He died October 3rd.

He had a robust theory of bureaucracy and he worked throughout his life to conceptualize the fundamental disconnect between democracy and totalitarianism. He is perhaps most famous for his book on Machiavelli (Le Travail de L’Oeuvre Machiavel) which tried to recuperate  the political theory from the secular image of “machiavellianism” as scheming or manipulation; in particular, he argued that Machiavelli’s concerns with glory can be most readily understood as an attempt to introduce the question of representation in a non-democratic regime. Lefort owed a lot to Leo Strauss, and contemporary Continental political thinkers owe a lot more to Lefort than they do to avowed masters like Derrida or Sartre. Here is a review essay of a major collection of his recent work, and Bernard Flynn’s book is superb.

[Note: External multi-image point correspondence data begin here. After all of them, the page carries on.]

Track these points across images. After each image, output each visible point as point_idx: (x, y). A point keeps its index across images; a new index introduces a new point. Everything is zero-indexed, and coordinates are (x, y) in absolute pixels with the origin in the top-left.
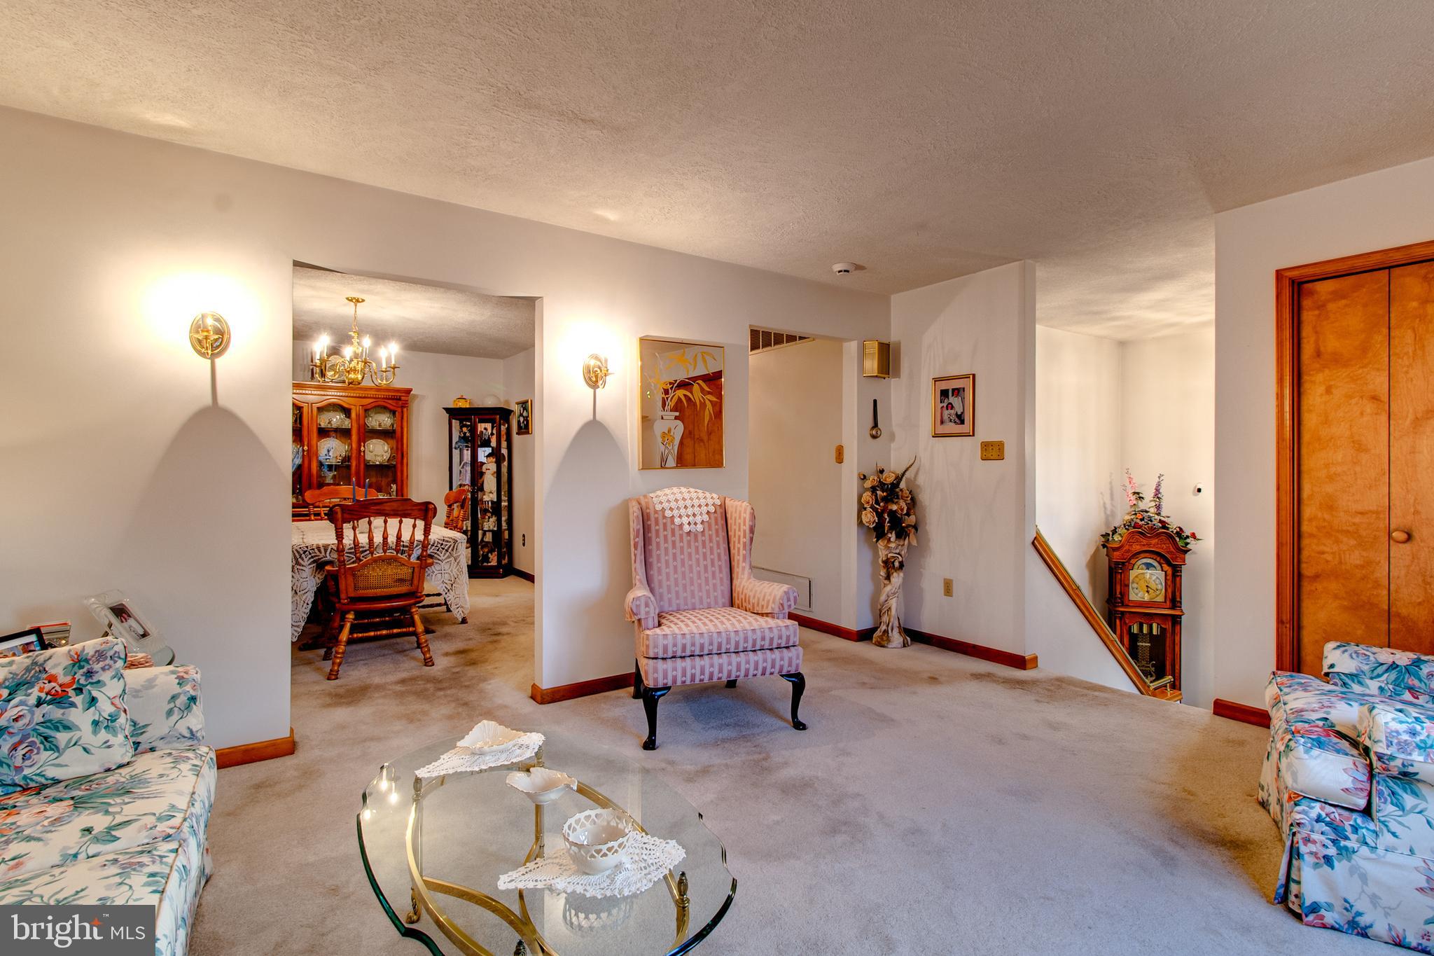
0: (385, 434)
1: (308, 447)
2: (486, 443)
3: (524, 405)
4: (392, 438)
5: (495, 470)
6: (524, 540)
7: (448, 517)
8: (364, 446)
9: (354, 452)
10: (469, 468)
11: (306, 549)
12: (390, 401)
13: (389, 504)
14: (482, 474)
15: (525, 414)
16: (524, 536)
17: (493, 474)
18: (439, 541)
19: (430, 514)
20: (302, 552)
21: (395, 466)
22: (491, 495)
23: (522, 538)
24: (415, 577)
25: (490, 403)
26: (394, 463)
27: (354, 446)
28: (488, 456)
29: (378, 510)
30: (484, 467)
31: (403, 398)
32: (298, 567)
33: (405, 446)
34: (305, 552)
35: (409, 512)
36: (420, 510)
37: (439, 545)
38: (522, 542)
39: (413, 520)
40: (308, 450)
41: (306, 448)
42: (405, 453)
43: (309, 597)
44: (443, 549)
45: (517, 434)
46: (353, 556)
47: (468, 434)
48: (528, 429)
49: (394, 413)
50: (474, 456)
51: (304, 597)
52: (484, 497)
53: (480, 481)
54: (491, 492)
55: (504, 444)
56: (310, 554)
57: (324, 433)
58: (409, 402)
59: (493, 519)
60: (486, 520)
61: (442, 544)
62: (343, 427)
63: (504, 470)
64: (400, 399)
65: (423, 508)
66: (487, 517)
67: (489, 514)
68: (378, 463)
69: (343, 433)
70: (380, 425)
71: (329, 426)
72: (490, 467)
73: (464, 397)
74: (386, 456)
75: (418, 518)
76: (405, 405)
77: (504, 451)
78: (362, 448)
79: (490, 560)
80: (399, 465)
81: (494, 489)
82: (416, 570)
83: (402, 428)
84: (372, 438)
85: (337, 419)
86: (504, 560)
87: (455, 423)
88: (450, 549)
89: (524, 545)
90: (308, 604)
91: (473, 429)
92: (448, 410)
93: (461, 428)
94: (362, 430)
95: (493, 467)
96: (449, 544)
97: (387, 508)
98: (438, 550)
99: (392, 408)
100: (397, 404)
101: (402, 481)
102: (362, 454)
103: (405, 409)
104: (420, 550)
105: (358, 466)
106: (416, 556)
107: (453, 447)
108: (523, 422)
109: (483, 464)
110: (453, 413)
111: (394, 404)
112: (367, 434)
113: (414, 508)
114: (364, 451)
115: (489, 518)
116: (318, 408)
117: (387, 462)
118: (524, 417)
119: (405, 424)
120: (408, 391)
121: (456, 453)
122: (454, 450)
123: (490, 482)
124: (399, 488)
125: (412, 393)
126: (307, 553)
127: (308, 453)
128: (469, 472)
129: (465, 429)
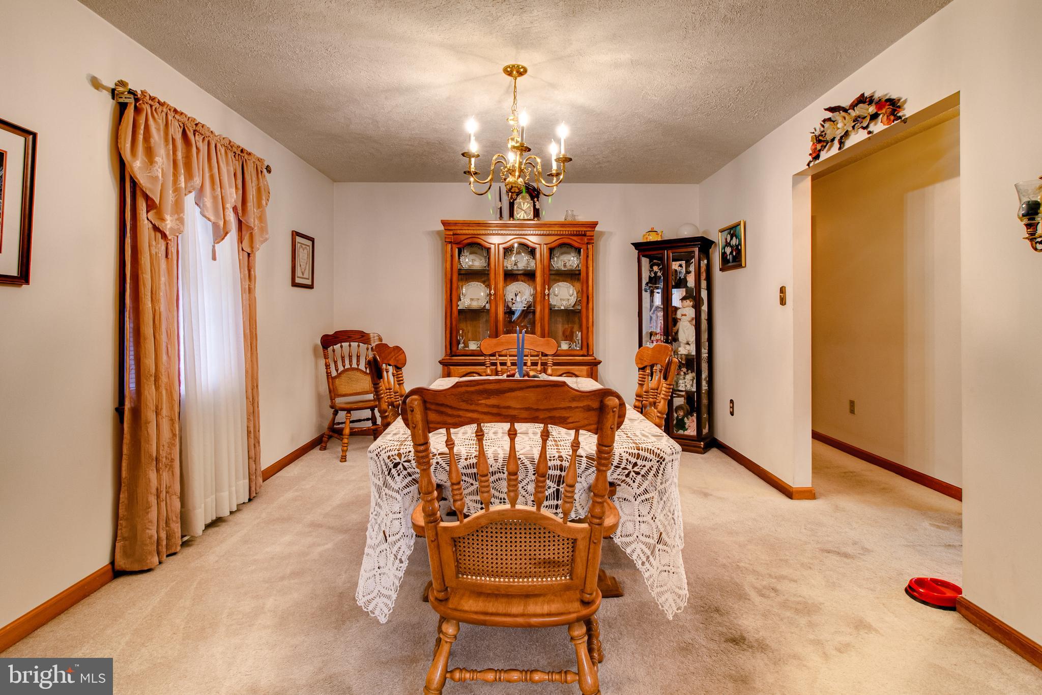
0: (572, 276)
1: (495, 291)
2: (681, 283)
3: (733, 231)
4: (579, 280)
5: (694, 316)
6: (732, 407)
7: (641, 385)
8: (549, 290)
9: (539, 296)
10: (661, 314)
11: (398, 460)
12: (574, 238)
13: (518, 393)
14: (675, 321)
15: (734, 242)
16: (732, 401)
17: (690, 321)
18: (630, 458)
19: (610, 419)
20: (391, 466)
21: (580, 312)
22: (688, 347)
23: (728, 405)
24: (578, 560)
25: (686, 232)
26: (579, 308)
27: (539, 289)
28: (683, 299)
29: (493, 406)
30: (679, 313)
31: (588, 233)
32: (387, 491)
33: (590, 288)
34: (396, 465)
35: (565, 414)
36: (588, 409)
37: (630, 467)
38: (728, 410)
39: (573, 432)
40: (495, 294)
41: (493, 292)
42: (590, 297)
43: (404, 548)
44: (637, 473)
45: (721, 270)
46: (471, 481)
47: (659, 274)
48: (740, 261)
49: (578, 251)
50: (667, 299)
51: (396, 548)
52: (680, 349)
53: (675, 329)
54: (688, 344)
55: (704, 284)
56: (405, 469)
57: (510, 276)
58: (594, 238)
59: (690, 376)
60: (682, 377)
61: (635, 464)
62: (529, 269)
63: (704, 316)
64: (585, 235)
65: (595, 405)
66: (682, 373)
67: (684, 370)
68: (563, 308)
69: (529, 276)
70: (565, 266)
71: (515, 268)
72: (686, 312)
73: (655, 230)
74: (573, 300)
75: (583, 427)
76: (590, 241)
77: (704, 294)
78: (547, 291)
79: (687, 426)
80: (584, 311)
81: (692, 339)
82: (582, 545)
83: (587, 268)
84: (559, 281)
85: (522, 262)
86: (705, 429)
87: (645, 262)
88: (651, 474)
89: (732, 414)
90: (401, 562)
91: (666, 269)
92: (637, 246)
93: (651, 267)
94: (547, 271)
95: (691, 313)
96: (648, 464)
97: (513, 404)
98: (627, 475)
99: (576, 245)
100: (582, 240)
101: (588, 328)
102: (547, 298)
103: (590, 246)
104: (593, 476)
105: (542, 310)
106: (586, 485)
107: (643, 288)
108: (731, 253)
109: (676, 309)
110: (644, 249)
111: (579, 241)
112: (553, 277)
113: (574, 404)
114: (548, 295)
115: (685, 374)
116: (504, 248)
117: (573, 307)
118: (732, 247)
119: (590, 262)
120: (594, 225)
121: (646, 296)
122: (643, 292)
123: (686, 331)
124: (584, 336)
125: (597, 229)
126: (400, 466)
127: (495, 298)
128: (662, 318)
129: (655, 268)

Lefort wrote a few essays (collected in Writing: The Political Test) that have helped me steer a course in my own scholarship. This passage is from my favorite essay, “The Idea of Humanity and the Project of Universal Peace”:

Mindful not to succumb to utopian thinking and careful to take into account the exigencies of the contemporary world, let us not confuse the cause of peace with an unprincipled pacifism. But, mindful of reality, let us not succumb, either, to the dizzying spectacle of current conflicts. Let us recognize, rather, that the sovereigns do not decide alone the fate of humanity, as Rousseau supposed, and that, far from being futile, the silent work of rapprochement among men, which takes place with the aid of increased mutual knowledge of mores and mentalities, progress in education, the spread of information, and the rise of the idea of human rights, can engender decisive effects of a political order heading in the direction of peace. The question still remains: Will these hopes be disappointed? But if they were to be disappointed, rather than concluding, with Rousseau, that it was folly to have wanted to be wise in the midst of fools, it would be better to note soberly, with Freud, that in the incessant struggle that opposes Eros to the death instinct, the latter has decidedly revealed itself to be more powerful.